We make four observations, some new, some worth repeating, on Argentina’s plans for a sovereign debt restructuring ahead of a crucial period in the process over the next few weeks.
- Creditor power: One of the lessons from the Province of Buenos Aires consent solicitation debacle (other than signalling the authorities’ unpreparedness, opportunism and “lack of a plan”) is creditor power (a message that might also have been repeated in the failed ARGDUO swap this week).
- Legal complexities: We think the bonds’ different legal standings (some actual, some perceived) add to the complexity of a sovereign restructuring, making the ambitious timetable the government set out on 29 January even more challenging.
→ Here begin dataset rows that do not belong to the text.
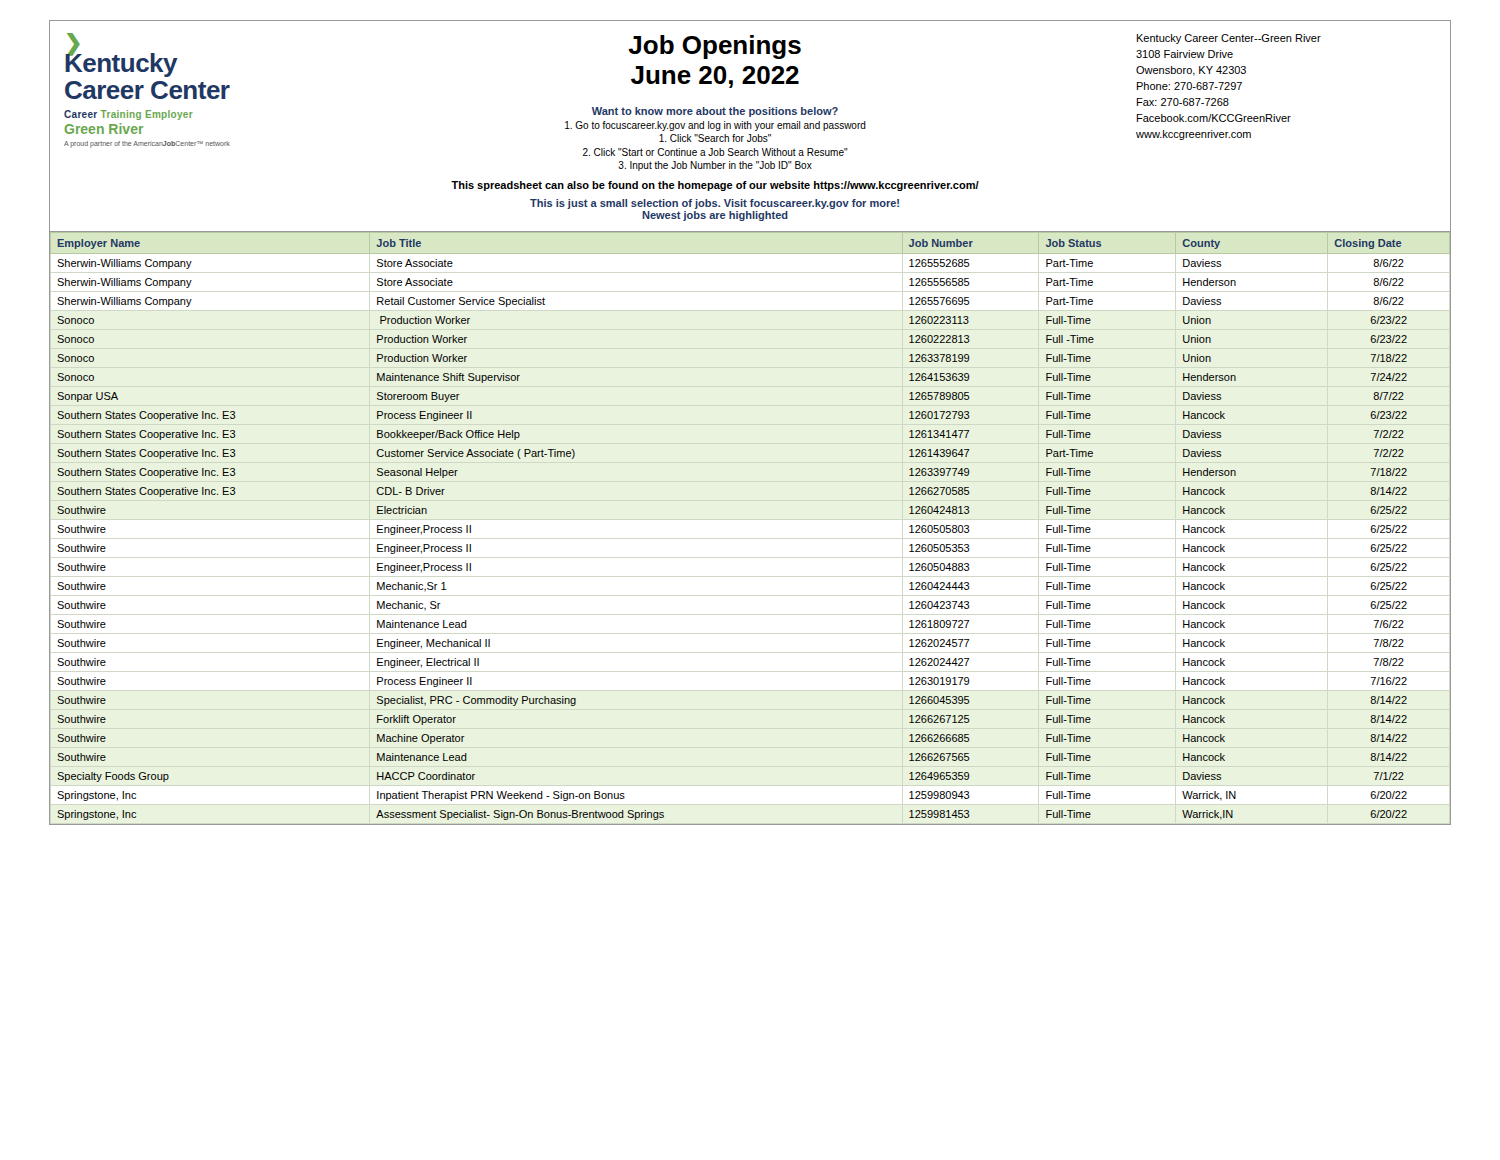❯ Kentucky Career Center Career Training Employer
Green River
A proud partner of the AmericanJob Center™ network
Job Openings
June 20, 2022
Want to know more about the positions below?
1. Go to focuscareer.ky.gov and log in with your email and password
1. Click "Search for Jobs"
2. Click "Start or Continue a Job Search Without a Resume"
3. Input the Job Number in the "Job ID" Box
This spreadsheet can also be found on the homepage of our website https://www.kccgreenriver.com/
This is just a small selection of jobs. Visit focuscareer.ky.gov for more!
Newest jobs are highlighted
Kentucky Career Center--Green River
3108 Fairview Drive
Owensboro, KY 42303
Phone: 270-687-7297
Fax: 270-687-7268
Facebook.com/KCCGreenRiver
www.kccgreenriver.com
| Employer Name | Job Title | Job Number | Job Status | County | Closing Date |
| --- | --- | --- | --- | --- | --- |
| Sherwin-Williams Company | Store Associate | 1265552685 | Part-Time | Daviess | 8/6/22 |
| Sherwin-Williams Company | Store Associate | 1265556585 | Part-Time | Henderson | 8/6/22 |
| Sherwin-Williams Company | Retail Customer Service Specialist | 1265576695 | Part-Time | Daviess | 8/6/22 |
| Sonoco | Production Worker | 1260223113 | Full-Time | Union | 6/23/22 |
| Sonoco | Production Worker | 1260222813 | Full -Time | Union | 6/23/22 |
| Sonoco | Production Worker | 1263378199 | Full-Time | Union | 7/18/22 |
| Sonoco | Maintenance Shift Supervisor | 1264153639 | Full-Time | Henderson | 7/24/22 |
| Sonpar USA | Storeroom Buyer | 1265789805 | Full-Time | Daviess | 8/7/22 |
| Southern States Cooperative Inc. E3 | Process Engineer II | 1260172793 | Full-Time | Hancock | 6/23/22 |
| Southern States Cooperative Inc. E3 | Bookkeeper/Back Office Help | 1261341477 | Full-Time | Daviess | 7/2/22 |
| Southern States Cooperative Inc. E3 | Customer Service Associate ( Part-Time) | 1261439647 | Part-Time | Daviess | 7/2/22 |
| Southern States Cooperative Inc. E3 | Seasonal Helper | 1263397749 | Full-Time | Henderson | 7/18/22 |
| Southern States Cooperative Inc. E3 | CDL- B Driver | 1266270585 | Full-Time | Hancock | 8/14/22 |
| Southwire | Electrician | 1260424813 | Full-Time | Hancock | 6/25/22 |
| Southwire | Engineer,Process II | 1260505803 | Full-Time | Hancock | 6/25/22 |
| Southwire | Engineer,Process II | 1260505353 | Full-Time | Hancock | 6/25/22 |
| Southwire | Engineer,Process II | 1260504883 | Full-Time | Hancock | 6/25/22 |
| Southwire | Mechanic,Sr 1 | 1260424443 | Full-Time | Hancock | 6/25/22 |
| Southwire | Mechanic, Sr | 1260423743 | Full-Time | Hancock | 6/25/22 |
| Southwire | Maintenance Lead | 1261809727 | Full-Time | Hancock | 7/6/22 |
| Southwire | Engineer, Mechanical II | 1262024577 | Full-Time | Hancock | 7/8/22 |
| Southwire | Engineer, Electrical II | 1262024427 | Full-Time | Hancock | 7/8/22 |
| Southwire | Process Engineer II | 1263019179 | Full-Time | Hancock | 7/16/22 |
| Southwire | Specialist, PRC - Commodity Purchasing | 1266045395 | Full-Time | Hancock | 8/14/22 |
| Southwire | Forklift Operator | 1266267125 | Full-Time | Hancock | 8/14/22 |
| Southwire | Machine Operator | 1266266685 | Full-Time | Hancock | 8/14/22 |
| Southwire | Maintenance Lead | 1266267565 | Full-Time | Hancock | 8/14/22 |
| Specialty Foods Group | HACCP Coordinator | 1264965359 | Full-Time | Daviess | 7/1/22 |
| Springstone, Inc | Inpatient Therapist PRN Weekend - Sign-on Bonus | 1259980943 | Full-Time | Warrick, IN | 6/20/22 |
| Springstone, Inc | Assessment Specialist- Sign-On Bonus-Brentwood Springs | 1259981453 | Full-Time | Warrick,IN | 6/20/22 |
- Public debt sustainability: We still do not know what the perimeter of the government’s foreign debt restructuring is, nor do we know on what basis the government thinks the debt is unsustainable.
- Cash flow: Although insolvency may be questionable, cash flow – or illiquidity – is a more legitimate concern (albeit stemming from a self-imposed negative confidence shock).
Economy Minister Guzman is due to present his long-awaited debt sustainability assessment (some time over 12-17 February) and the IMF technical mission gets underway (12-14 February), as the government tries to steer a path towards restructuring, according to its very ambitious (even not credible) timetable.